KFOR Commander General General Salvatore Cuoci in Rubik, KTV, erinnerte sich an die Zeit, als vor 19 Jahren KFOR Friedenstruppen in Kosovo eintraten. Vor 19 Jahren, am 12. Juni, hatten wir 55 Tausend Soldaten auf dem Boden, und heute haben wir kaum 5.000. Die Situation verbessert sich, so dass die letzte Etappe dieser Situation ist [...]
Vor 19 Jahren, am 12. Juni, hatten wir 55 Tausend Soldaten auf dem Boden, und heute haben wir kaum 5.000. Die Situation verbessert sich, so dass die letzte Phase dieser Situation die Anzahl der Truppen KFOR in Kosovo hat. Dies ist ein gutes Ergebnis und basiert auf den Errungenschaften des Kosovo-Staats und der Bürger sowie”, betonte er.
Commander Cuoci zitierte permanente Koordinierung mit den Kosovo-Institutionen und bemerkte, dass es im Laufe der Jahre deutlich zugenommen hat.

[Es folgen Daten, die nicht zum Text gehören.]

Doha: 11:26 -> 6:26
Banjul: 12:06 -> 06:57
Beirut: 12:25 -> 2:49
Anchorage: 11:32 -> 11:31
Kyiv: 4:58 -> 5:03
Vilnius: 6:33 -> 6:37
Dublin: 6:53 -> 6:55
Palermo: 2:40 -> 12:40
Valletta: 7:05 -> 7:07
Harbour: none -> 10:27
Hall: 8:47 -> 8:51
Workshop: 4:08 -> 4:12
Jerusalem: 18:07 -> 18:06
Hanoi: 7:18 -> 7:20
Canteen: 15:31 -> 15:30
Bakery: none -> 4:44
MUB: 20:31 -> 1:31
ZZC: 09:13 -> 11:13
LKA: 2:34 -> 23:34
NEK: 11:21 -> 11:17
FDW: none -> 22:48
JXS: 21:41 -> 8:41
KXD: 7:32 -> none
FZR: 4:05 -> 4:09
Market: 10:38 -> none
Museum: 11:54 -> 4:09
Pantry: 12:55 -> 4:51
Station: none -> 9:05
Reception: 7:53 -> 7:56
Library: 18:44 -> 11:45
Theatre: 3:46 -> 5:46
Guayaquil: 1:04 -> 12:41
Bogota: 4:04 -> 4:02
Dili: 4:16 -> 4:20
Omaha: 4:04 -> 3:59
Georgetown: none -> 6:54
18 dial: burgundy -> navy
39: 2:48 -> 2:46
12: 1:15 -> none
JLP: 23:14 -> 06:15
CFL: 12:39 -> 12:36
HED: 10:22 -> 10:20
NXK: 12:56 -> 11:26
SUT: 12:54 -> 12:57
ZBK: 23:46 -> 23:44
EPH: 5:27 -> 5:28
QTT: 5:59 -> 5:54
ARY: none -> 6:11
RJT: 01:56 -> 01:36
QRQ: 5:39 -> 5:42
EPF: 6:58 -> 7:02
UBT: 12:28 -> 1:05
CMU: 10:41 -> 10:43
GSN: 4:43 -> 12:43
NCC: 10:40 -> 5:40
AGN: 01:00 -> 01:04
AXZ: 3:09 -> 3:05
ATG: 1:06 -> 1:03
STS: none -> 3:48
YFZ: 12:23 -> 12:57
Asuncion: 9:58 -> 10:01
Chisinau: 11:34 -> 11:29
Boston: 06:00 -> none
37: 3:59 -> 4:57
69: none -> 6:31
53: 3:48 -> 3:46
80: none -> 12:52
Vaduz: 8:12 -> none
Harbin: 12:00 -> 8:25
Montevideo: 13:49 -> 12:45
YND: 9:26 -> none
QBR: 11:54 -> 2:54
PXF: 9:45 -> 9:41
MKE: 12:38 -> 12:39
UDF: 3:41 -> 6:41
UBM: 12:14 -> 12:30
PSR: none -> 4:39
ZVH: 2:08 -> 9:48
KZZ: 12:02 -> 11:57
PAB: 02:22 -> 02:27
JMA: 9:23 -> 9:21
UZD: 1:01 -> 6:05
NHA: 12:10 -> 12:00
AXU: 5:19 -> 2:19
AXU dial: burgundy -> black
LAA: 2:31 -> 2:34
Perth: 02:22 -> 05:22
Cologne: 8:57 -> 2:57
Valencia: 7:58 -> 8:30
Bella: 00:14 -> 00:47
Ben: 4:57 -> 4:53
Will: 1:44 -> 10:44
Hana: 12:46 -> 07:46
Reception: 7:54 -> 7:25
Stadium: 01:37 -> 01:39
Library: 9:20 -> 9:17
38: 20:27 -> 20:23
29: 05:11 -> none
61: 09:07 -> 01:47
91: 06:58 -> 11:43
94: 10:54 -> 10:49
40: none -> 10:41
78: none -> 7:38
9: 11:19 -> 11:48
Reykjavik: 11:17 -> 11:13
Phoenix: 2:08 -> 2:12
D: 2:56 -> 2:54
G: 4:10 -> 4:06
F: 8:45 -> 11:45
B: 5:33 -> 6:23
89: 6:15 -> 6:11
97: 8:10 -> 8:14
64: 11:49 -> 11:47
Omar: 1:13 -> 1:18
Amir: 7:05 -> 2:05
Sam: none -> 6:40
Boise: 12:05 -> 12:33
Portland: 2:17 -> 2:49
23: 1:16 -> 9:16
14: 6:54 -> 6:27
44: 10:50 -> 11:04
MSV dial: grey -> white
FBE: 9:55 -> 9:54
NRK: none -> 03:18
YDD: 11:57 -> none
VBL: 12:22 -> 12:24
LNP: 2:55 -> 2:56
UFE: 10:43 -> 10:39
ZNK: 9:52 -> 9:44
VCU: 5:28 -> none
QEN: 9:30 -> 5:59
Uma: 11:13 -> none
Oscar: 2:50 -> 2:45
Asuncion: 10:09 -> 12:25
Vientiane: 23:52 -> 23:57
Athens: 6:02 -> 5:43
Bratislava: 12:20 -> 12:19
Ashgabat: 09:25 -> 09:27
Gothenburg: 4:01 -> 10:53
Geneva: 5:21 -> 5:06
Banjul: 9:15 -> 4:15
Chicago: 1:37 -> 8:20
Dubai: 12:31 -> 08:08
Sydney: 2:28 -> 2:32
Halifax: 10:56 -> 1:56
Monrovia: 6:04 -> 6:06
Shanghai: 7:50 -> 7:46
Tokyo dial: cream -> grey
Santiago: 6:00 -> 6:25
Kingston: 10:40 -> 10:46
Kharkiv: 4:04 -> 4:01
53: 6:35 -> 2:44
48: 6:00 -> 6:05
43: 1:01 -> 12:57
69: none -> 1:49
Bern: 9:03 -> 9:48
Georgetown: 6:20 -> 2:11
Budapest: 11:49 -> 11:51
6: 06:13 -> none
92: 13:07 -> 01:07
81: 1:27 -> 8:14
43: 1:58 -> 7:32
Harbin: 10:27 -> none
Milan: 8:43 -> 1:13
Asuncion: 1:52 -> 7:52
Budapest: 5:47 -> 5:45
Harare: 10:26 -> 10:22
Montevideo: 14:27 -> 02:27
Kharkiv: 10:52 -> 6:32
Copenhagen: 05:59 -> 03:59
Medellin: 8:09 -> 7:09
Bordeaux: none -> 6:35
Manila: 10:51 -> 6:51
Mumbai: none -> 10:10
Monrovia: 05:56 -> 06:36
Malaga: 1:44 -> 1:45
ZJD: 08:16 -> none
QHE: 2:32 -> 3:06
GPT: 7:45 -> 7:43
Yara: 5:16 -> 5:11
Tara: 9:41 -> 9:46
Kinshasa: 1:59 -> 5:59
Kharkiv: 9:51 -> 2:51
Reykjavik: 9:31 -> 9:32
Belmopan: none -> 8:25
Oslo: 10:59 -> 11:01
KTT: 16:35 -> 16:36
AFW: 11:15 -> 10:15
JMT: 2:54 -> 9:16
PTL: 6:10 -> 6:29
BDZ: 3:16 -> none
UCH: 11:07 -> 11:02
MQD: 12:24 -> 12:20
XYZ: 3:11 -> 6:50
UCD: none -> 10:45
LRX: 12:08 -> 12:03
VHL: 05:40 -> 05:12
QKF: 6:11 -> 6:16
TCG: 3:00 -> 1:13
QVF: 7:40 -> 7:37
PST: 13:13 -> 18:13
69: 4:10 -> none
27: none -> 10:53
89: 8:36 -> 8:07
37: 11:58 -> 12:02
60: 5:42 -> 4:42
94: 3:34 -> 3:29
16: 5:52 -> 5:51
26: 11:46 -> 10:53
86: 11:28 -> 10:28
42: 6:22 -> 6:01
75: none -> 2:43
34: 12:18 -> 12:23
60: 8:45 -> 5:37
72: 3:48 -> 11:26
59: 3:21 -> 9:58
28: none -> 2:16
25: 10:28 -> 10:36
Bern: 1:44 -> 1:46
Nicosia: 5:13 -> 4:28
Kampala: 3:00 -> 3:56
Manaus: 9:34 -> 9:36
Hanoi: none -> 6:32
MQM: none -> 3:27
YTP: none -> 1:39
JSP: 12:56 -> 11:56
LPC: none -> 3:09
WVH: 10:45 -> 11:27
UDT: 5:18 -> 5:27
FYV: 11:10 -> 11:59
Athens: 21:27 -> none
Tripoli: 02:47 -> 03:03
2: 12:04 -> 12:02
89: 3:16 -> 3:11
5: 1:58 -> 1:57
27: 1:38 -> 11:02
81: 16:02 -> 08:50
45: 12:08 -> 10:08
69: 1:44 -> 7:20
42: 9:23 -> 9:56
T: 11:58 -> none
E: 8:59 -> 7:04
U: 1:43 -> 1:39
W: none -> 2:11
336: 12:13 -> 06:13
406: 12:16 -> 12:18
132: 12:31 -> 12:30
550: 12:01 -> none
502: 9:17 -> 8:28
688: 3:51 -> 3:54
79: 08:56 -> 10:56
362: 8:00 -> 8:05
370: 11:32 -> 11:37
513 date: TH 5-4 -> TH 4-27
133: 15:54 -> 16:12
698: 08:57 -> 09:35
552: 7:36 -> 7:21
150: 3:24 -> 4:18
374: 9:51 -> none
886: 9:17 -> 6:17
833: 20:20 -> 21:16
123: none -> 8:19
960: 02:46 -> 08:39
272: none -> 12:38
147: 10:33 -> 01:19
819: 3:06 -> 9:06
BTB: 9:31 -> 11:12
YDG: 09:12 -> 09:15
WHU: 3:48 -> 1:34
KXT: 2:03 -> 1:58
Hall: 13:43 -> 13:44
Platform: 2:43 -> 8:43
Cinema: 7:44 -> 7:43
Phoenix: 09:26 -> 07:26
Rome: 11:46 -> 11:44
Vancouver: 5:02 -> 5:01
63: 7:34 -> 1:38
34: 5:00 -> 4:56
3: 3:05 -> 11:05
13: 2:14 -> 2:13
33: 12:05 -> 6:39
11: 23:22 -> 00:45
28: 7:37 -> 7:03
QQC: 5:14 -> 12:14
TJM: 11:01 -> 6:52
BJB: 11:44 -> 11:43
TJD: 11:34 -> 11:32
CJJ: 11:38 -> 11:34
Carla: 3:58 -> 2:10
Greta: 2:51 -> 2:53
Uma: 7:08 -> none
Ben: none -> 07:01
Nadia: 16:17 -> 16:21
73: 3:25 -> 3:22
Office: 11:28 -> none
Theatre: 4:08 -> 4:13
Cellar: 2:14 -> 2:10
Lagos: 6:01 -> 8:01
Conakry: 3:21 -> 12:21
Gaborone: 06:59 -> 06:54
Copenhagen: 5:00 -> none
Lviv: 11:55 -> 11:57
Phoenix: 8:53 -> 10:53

“Ich spreche vor allem über die Polizei des Landes und KSF, die in der Lage sind, Naturkatastrophen oder Katastrophenschutzprobleme zu bewältigen. Und das ist gut. Einerseits, obwohl Institutionen ihre Kapazitäten erhöht haben, bleiben einige Herausforderungen, und deshalb ist KFOR noch hier”, sagte er.
“Was die staatliche Sicherheit betrifft, ich spreche von wirtschaftlichen oder sozialen Faktoren, Arbeitslosigkeit, was die Umwelt betrifft, der KFOR berücksichtigt, also die Herausforderungen, die in den kommenden Monaten bleiben, sind die Berichte mit Serbien, die noch zu finden sind, Visaliberalisierung, Korruption, wirtschaftliche Situation, die Vereinigung der serbischen Mehrheitsgemeinden, der KSF-Übergang zu den Streitkräften, Energie ist auch ein Problem. Und die Verwendung von Symbolen. Alle sind Herausforderungen”, fügte er weiter hinzu.
In allen Interventionen, die sie bisher hatten, betonte Cuoci, dass es nie ein Versagen des ersten und zweiten Intervenators, der die Kosovo-Polizei und EULEX ist, mit dem dritten, das KFOR ist, gab.